The sidebar of the disk utility app looks quite messed up now (see screenshot attached).

But have a look at disk0, my Windows drive:
The partition disk0s4 is of type Apple_HFS. This is supposed to be the partition where my Windows data used to be.

Any idea what happened there? How can I fix this and recover my Windows partition?

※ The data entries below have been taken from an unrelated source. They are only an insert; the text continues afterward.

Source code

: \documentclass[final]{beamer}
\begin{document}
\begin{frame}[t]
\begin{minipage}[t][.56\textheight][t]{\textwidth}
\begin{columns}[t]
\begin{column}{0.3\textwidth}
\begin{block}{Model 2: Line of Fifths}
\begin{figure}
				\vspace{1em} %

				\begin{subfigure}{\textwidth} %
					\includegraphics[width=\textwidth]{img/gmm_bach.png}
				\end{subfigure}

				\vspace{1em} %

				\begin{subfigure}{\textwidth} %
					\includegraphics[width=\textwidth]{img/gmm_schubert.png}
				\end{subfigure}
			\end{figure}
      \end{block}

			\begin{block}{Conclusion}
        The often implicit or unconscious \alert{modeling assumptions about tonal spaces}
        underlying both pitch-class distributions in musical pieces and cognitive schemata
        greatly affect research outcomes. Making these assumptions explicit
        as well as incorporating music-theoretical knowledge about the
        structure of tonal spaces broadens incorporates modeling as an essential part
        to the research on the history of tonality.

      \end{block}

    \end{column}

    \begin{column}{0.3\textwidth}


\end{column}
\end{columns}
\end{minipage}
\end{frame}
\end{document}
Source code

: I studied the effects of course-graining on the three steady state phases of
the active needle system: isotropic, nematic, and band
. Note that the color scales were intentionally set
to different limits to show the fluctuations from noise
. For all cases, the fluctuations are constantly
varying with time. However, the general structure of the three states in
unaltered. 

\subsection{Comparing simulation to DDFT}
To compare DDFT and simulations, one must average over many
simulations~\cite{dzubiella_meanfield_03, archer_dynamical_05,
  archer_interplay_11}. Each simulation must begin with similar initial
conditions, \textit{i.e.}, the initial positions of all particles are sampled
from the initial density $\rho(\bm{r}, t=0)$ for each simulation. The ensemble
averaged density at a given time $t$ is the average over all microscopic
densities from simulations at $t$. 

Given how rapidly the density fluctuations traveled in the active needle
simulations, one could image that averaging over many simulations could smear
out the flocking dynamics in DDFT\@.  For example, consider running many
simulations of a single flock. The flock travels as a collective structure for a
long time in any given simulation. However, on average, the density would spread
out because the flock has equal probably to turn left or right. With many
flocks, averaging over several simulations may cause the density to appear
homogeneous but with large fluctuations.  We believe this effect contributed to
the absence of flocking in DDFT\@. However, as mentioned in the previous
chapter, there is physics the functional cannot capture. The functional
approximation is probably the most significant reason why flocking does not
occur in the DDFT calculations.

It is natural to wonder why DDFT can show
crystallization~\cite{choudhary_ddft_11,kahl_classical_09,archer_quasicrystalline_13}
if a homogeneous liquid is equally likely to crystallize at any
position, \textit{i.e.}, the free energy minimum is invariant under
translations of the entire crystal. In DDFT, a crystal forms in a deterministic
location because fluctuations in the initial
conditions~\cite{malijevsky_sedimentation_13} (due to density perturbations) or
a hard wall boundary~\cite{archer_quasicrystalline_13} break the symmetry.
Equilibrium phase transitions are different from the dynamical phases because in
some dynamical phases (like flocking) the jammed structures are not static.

Screen Shot 2017-09-30 at 12.04.19.png
 
Any idea what happened there? How can I fix this and recover my Windows partition?
I wouldn't go by what you see in Disk Utility, though something has obviously gone wrong. You might try GPT fdisk and see if it can provide more information. Info pages.
 
Thanks for the suggestion, vulgo. I've already tried to fix it with gdisk in the meantime, manually changing the partition type code for disk0s4 from AF00 (Apple HFS) back to 0700 (Microsoft basic data), but to no avail. Bootrec is still not able to identify a windows installation and I still can't rebuild the BCD. I haven't checked if Windows' diskpart could be of any help here, but first I want to finish downloading the Win10 ISO. Maybe I can repair Windows this way.
 
Just encountered the same problem after upgrading to HS. Haven't figured out what the issue is, hoping HS installer didn't upgrade the Windows 10 NTFS partition to APFS but oddly another NTFS formatted drive is OK
 
Well, after fiddling around for another few hours, I felt trying to recover my Windows partition isn't worth the time I'm investing into it. Good thing I always have a backup of my most important data. :thumbup:

I managed to gain access to the Windows partition mounting it in a Live Linux environment, meaning the data itself was still undamaged, but didn't find a way to make it bootable again. So I decided it'd be faster and less worrying to reinstall Windows.
 
I'm just about to try the same thing, but I'm upgrading from El Capitan.

Do you think it's a good idea to disconnect my Win10 ssd before I do it?
Yes. It is always wise to disconnect all other drives than the target drive when updating/upgrading an OS.